After praising Limbaugh as "the greatest fighter and winner that you will ever meet," Trump announced that he was bestowing the medal upon the radio host "in recognition of all that you have done for our nation, the millions of people a day that you speak to and you inspire and all of the incredible work that you have done for charity."
Trump's move was rebuked by legislators, commentators and activists, who argued that Limbaugh's legacy of promoting racism, sexism and right-wing misinformation should not be awarded despite his tragic medical diagnosis.
Rep. Alexandria Ocasio-Cortez, D-N.Y., slammed Trump as a "virulent racist" who was undeserving of such a "sacred award."
"He wants to assert that Rush Limbaugh is somehow on the same level as Rosa Parks, and it's truly nauseating," she added on Instagram. "And this is one of the many reasons that I did not go."
ABC News chief political analyst Matthew Dowd tweeted, "I pray for Rush Limbaugh's recovery and wish good health to him. However, giving him the Presidential Medal of Freedom at the State of the Union address devalues the Medal, our Union, and the common good which we all should pursue and raise up."
Walter Shaub, the former director of the Office of Government Ethics, added that "like the Joe Arpaio pardon, Trump awarding that medal to Rush Limbaugh has nothing to do with its recipient but was awarded as a message to the viciously racist, nationalist segment of the population whose votes Trump needs. It says: Stay with me, I am with you."
Arpaio was the former sheriff of Maricopa County, Ariz., who was convicted of criminal contempt of court by pardoned by Trump in 2017.
Ilyse Hogue, the president of the pro-choice advocacy group NARAL, wrote, "Rush Limbaugh's most infamous act was calling a young grad student a slut for testifying in favor of contraceptive coverage. A terrible diagnosis does not erase a lifetime of racism, homophobia and misogyny. A sick man deserves healthcare; a bigot does not a medal of honor."
But former Rep. Jason Chaffetz, R-Utah, condemned congressional Democrats who did not applaud when Limbaugh was awarded the Presidential Medal of Freedom during a Wednesday appearance on "Fox & Friends."
"This is a man who's fighting cancer," Chaffetz said on the broadcast.
After co-host Steve Doocy asked "How can you not stand up for someone in the fight of their life?" Chaffetz replied, "It's just human dignity. I just don't understand on a human level why you can't just stand and recognize somebody."
Limbaugh has made a number of controversial remarks during his career as a radio host. During a 2015 segment of "The Rush Limbaugh Show," he claimed that the risks attributed to smoking were a "myth" and smokers do not face any greater health risks than people who "eat carrots."
In addition to spreading such misinformation, he also made endless offensive remarks.
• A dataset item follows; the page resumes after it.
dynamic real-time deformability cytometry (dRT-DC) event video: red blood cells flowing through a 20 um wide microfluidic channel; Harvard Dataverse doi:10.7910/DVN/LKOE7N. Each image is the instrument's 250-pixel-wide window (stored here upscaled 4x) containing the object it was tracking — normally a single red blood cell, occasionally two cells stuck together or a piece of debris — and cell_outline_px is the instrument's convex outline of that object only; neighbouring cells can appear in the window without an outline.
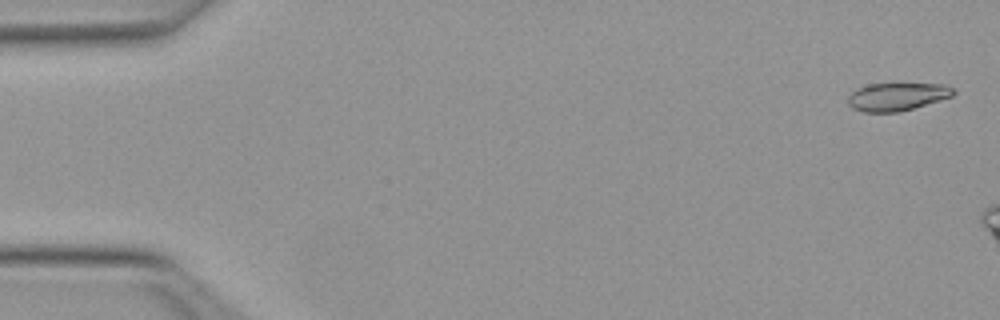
{"species": "Egyptian fruit bat (a non-hibernating species)", "species_latin": "Rousettus aegyptiacus", "temperature_condition": "warm", "stored_images_in_passage": 15, "camera_frame_rate_fps": 3000, "um_per_image_px": 0.085, "animal": {"sex": "female"}, "frame": {"image": 1, "passage_image": 2, "time_ms": 0.333, "image_size_px": [1000, 320], "cell_outline_px": [[956, 92], [952, 96], [940, 100], [900, 112], [864, 112], [852, 108], [848, 104], [848, 96], [852, 92], [868, 84], [896, 80], [944, 84], [956, 88]], "centroid_in_image_um": [76.3, 8.15], "position_along_channel_um": 8.7, "area_um2": 18.21}}
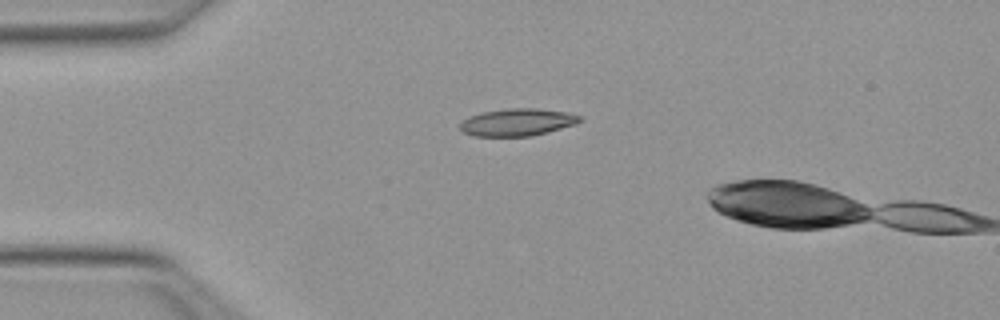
{"frame": {"image": 2, "passage_image": 13, "time_ms": 4.0, "image_size_px": [1000, 320], "cell_outline_px": [[580, 120], [576, 124], [548, 132], [532, 136], [472, 136], [464, 132], [460, 128], [460, 124], [468, 116], [480, 112], [508, 108], [536, 108], [564, 112], [580, 116]], "centroid_in_image_um": [43.94, 10.39], "position_along_channel_um": 41.1, "area_um2": 19.02}}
Those include: claiming that all composite pictures of wanted criminals "resemble Jesse Jackson," referring to Chelsea Clinton as the "White House dog" and arguing that feminism exists "to allow unattractive women easier access to the mainstream of society." He has also referred to NBA teams as "gangs," accused actor Michael J. Fox of exaggerating his symptoms of Parkinson's Disease and said Native Americans should not be upset about genocide because "they all have casinos."
Limbaugh coined the term "feminazis"; referred to contraception advocate Sandra Fluke as a "slut" and a "prostitute"; and described former President Barack Obama as "Barack the Magic Negro" and a "Hafrican American." Like Trump, Limbaugh questioned whether Obama was born in the U.S. In response to reports that many detained migrants were forced to drink from toilets in 2019, he remarked that "maybe toilet water is a step up" for them.